New York's legislature approved a budget that hikes the state's minimum wage to $9 per hour. But taxpayers, not businesses, could actually be the responsible party for paying those extra wage costs, if a closed-door tax credit agreement among politicos made the final budget cut.
The new wage minimum will be phased in over three years, United Press International reports. The current level of $7.25 will hike to $8 by the end of 2013; to $8.75 by the end of 2014; and to $9 by the end of 2015, UPI says.
The minimum wage increase reflects a win for Democrats, who have fought hard against Republicans and business interests who see the mandate as a wall to economic growth. But the big loser may actually be the taxpayer, The Associated Press reports. Original budget language for the "minimum wage reimbursement credit" actually says employers will receive compensation for their higher wage costs — by way of taxpayers, AP says.

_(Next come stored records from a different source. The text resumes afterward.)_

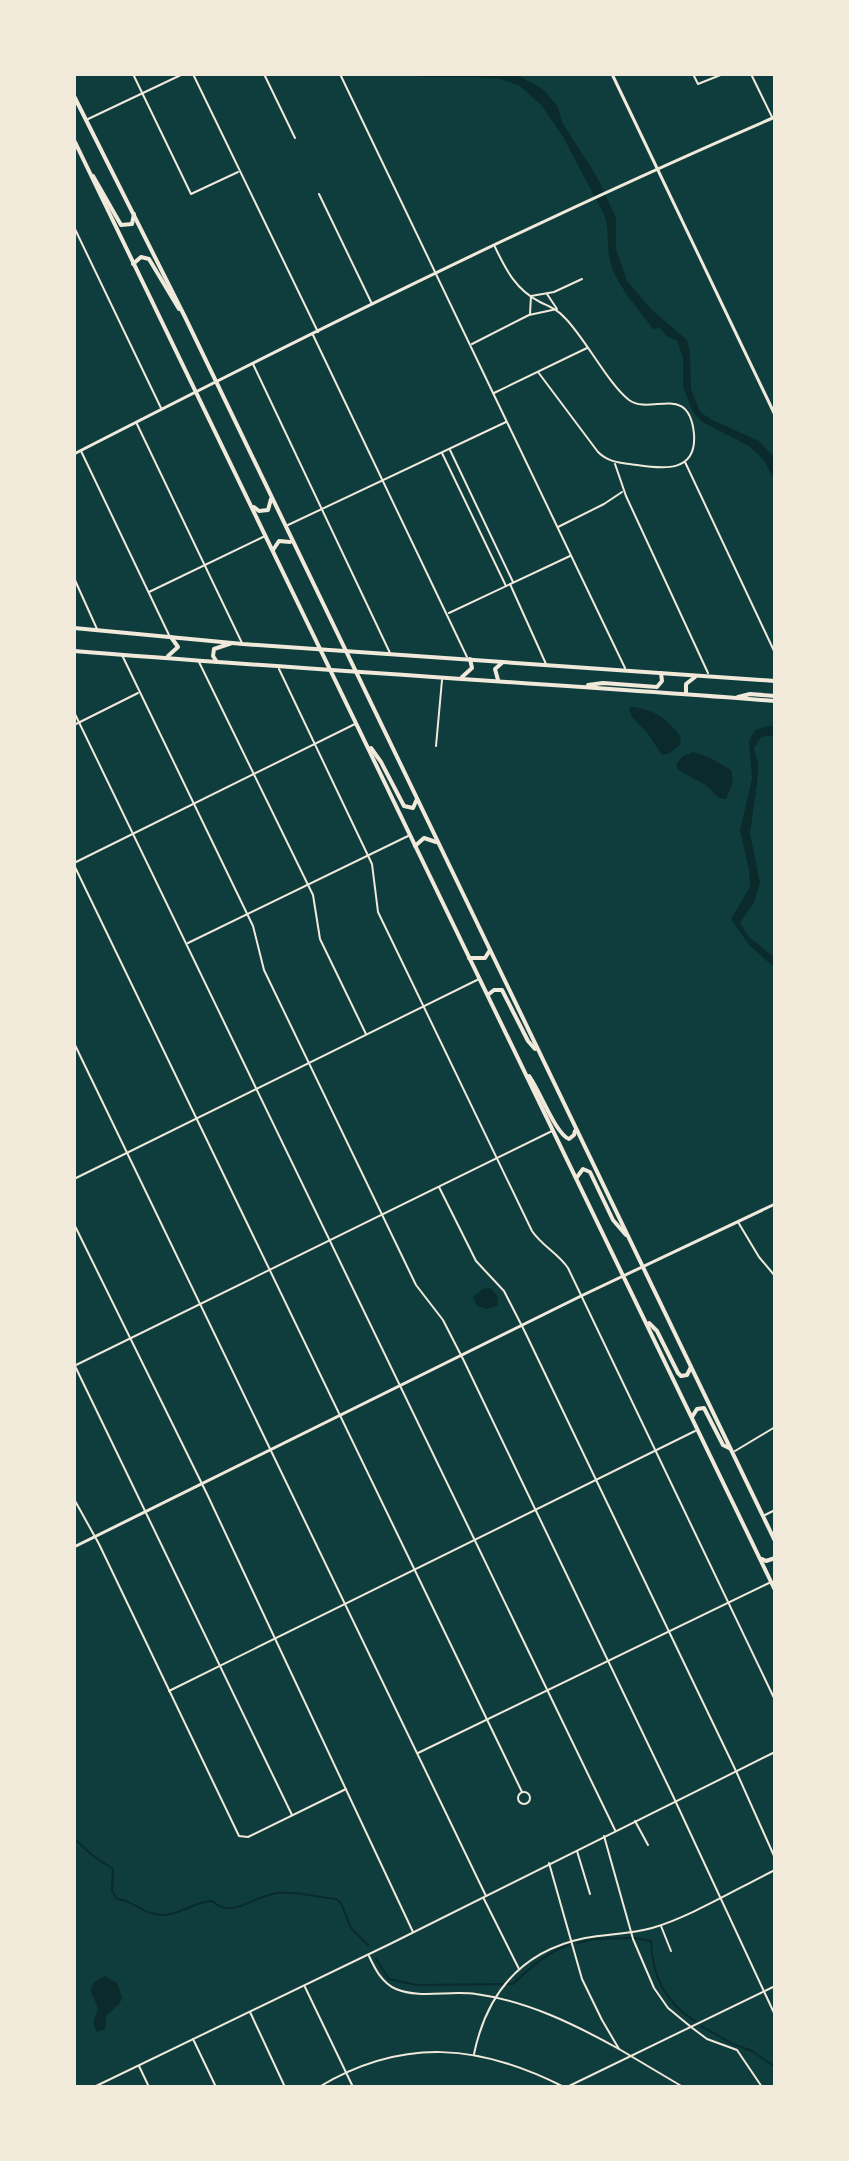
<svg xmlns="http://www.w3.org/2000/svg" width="849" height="2161" font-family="'Archivo Narrow',sans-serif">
<rect width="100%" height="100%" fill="#0f3d3e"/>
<g fill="#0a2a2b">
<path d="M393,74h123l28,16 14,17 4,15 35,55 19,41v31l11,32 25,29 35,30 3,12 1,37 9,23 12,8 47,21 16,17v23l-12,-22 -14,-13 -47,-24 -9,-10 -10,-25v-29l-6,-18 -10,-3 -7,-9 -7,1c-14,-20 -34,-40 -42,-64 -5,-17 -1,-35 -7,-51l-42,-79 -21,-30 -21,-19 -19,-7 -25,-2h-52z"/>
<path d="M631,707c21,1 39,13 50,31l-2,8 -11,8 -6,1 -14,-21 -16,-17 -3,-8z"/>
<path d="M768,726h7v9l-14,2 -7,11 4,15 -1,22 -7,48 10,50 -6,20 -14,20 9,14 26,21v10l-26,-23 -18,-26 19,-32 -1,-16 -9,-41 12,-51 -3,-38 6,-11z"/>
<path d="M693,752l17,6 21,12 2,12 -7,17 -7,-1 -13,-13 -28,-15 -2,-6 7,-8z"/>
<path d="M490,1288l7,7 1,10 -11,4 -10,-3 -4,-9 10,-8z"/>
<path d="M105,1976l12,7 5,14 -2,6 -14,13 -1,13 -8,3 -4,-9 5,-15 -8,-18 5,-9z"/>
</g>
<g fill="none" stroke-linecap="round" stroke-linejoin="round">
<g stroke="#0a2a2b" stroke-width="2">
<path d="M74,1838l18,17 21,14 -1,22 5,8c17,1 25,16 47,16 16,0 31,-14 48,-14 20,19 43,-6 66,-8 18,-2 39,4 58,6l5,4 10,25 17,17"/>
<path d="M634,1938l17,3c1,34 14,62 44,80"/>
<path d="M577,1943l17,-4 38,-1"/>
<path d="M376,1959l13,20 28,6 96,-1c17,-16 34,-32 56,-39"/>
<path d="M701,2026l32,18 19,7 23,16"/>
</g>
<g stroke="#f1e9da" stroke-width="2">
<path d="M133,74l58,120 47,-22"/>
<path d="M193,74l125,258"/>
<path d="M264,74l31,64"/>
<path d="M340,74l285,594"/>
<path d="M693,74l5,10 25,-10"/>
<path d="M751,74l21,43"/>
<path d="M86,120l97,-46"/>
<path d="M319,194l53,110"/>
<path d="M74,227l87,181"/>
<path d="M495,247c11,23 21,43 45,55 10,5 17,7 25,16 20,20 44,67 64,82 22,16 60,-18 65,34 3,39 -31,35 -57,31 -15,-2 -28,-2 -39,-13l-60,-80"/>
<path d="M530,314l1,-18 23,-4 28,-13"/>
<path d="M313,335l154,322"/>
<path d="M472,344l57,-29 28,-6 -10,-15"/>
<path d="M253,364l137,289"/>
<path d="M494,393l93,-45"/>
<path d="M136,422l106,221"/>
<path d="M450,450l63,132"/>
<path d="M81,451l88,184"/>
<path d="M442,453l64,133"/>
<path d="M685,462l90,191"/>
<path d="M615,464l11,32 82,177"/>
<path d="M288,525l218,-103"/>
<path d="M558,527l46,-23 18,-12"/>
<path d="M74,578l23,51"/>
<path d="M510,584l36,80"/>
<path d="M149,592l116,-56"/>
<path d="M449,613l121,-57"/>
<path d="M122,655l131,271 11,44 152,315 27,35 21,41 209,435 102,219"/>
<path d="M199,662l114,233 7,44 46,95"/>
<path d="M279,669l93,195 6,48 154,319c10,15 26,22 36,37l207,432"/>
<path d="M74,712l541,1118"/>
<path d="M74,725l64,-32"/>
<path d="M436,746l6,-66"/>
<path d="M74,863l281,-139"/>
<path d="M74,865l448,927"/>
<path d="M188,943l220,-107"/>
<path d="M74,1043l412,853"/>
<path d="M74,1179l405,-200"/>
<path d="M439,1187l37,74 28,30 21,41 211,439 39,87"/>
<path d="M738,1222l21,35 16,19"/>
<path d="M74,1224l133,270 206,438"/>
<path d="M74,1364l218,451"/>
<path d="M74,1366l478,-235"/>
<path d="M735,1451l40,-24"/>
<path d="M74,1499l25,45 140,292 9,1 98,-48"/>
<path d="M765,1515l10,-5"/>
<path d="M169,1691l526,-260"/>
<path d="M418,1753l351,-170"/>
<circle cx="524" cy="1798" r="6"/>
<path d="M635,1821l13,24"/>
<path d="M604,1836l29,103 21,49 14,20 23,19 16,12 30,11 25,37"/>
<path d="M577,1851l13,43"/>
<path d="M549,1863l33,116 20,41 17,29 64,38"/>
<path d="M484,1899l35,70"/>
<path d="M661,1926l10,25"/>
<path d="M369,1956c6,13 13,27 27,33 23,10 55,1 80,5 51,7 98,30 143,55"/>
<path d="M305,1987l48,100"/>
<path d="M250,2012l35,75"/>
<path d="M193,2039l23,48"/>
<path d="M474,2054c13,-62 48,-103 111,-116 23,-4 46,-4 67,-10 38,-11 86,-40 123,-58"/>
<path d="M139,2066l10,21"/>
<path d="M94,2087l298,-144 383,-191"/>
<path d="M319,2087c84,-50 161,-43 245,0"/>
<path d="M567,2087l208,-101"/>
</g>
<path stroke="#f1e9da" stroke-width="3" d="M612,74l163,341"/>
<g stroke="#f1e9da" stroke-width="3">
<path d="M74,454c230,-118 463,-234 701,-337"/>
<path d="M74,1547l507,-251 194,-92"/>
</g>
<g stroke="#f1e9da" stroke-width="4">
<path d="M74,96l111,221 590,1224"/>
<path d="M74,140l701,1450"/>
<path d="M93,176l28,49 11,-1 2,-10"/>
<path d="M133,264l8,-7 8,2 30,50"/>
<path d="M254,507l5,4 9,-1 3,-11"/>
<path d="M273,550l6,-9 11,1"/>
<path d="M74,628l169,16 532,37"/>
<path d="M74,651c233,19 467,32 701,50"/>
<path d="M168,656l10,-9 -7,-10"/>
<path d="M217,662l-4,-6 1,-7 18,-6"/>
<path d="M462,677l10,-9 -2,-9"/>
<path d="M498,680l-3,-11 8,-7"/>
<path d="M588,685l15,-2 54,4 5,-6 -1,-8"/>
<path d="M686,694v-10l9,-7"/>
<path d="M738,697l12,-3 25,2"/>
<path d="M371,748l10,14 23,44 9,2 4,-9"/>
<path d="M415,846l9,-8 12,4"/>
<path d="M469,958h16l5,-8"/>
<path d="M489,994l5,-4h8l26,51 7,8"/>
<path d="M529,1076c11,15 26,57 40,63l5,-4 1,-4"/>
<path d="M577,1177l6,-8 7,3 23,48 13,15"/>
<path d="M649,1323l8,8 21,42 3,3 6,-1 4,-8"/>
<path d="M692,1417l5,-8 7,-1 19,37 6,3"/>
<path d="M762,1559l4,2 9,-3"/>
</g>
</g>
<rect width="849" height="2161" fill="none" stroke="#f1e9da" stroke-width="152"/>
</svg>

Once the minimum wage rises by $1.75- to its full $9-per-hour mandate, employers will only be paying 40 cents of that difference, AP reports. The remaining $1.35 will be paid by taxpayers, in the form of a reimbursement credit that goes back to employers.
"It's a big subsidy for the corporate low-wage economy," said Mark Dunlea of the Hunger Action Network advocacy group, in the AP report.
AP reports the tax credit deal was forged during closed-door meetings with Gov. Andrew Cuomo and legislative leaders, and was subsequently buried within the budget bill.
UPI did not clarify whether that tax credit was contained within the budget that passed the legislature earlier this week.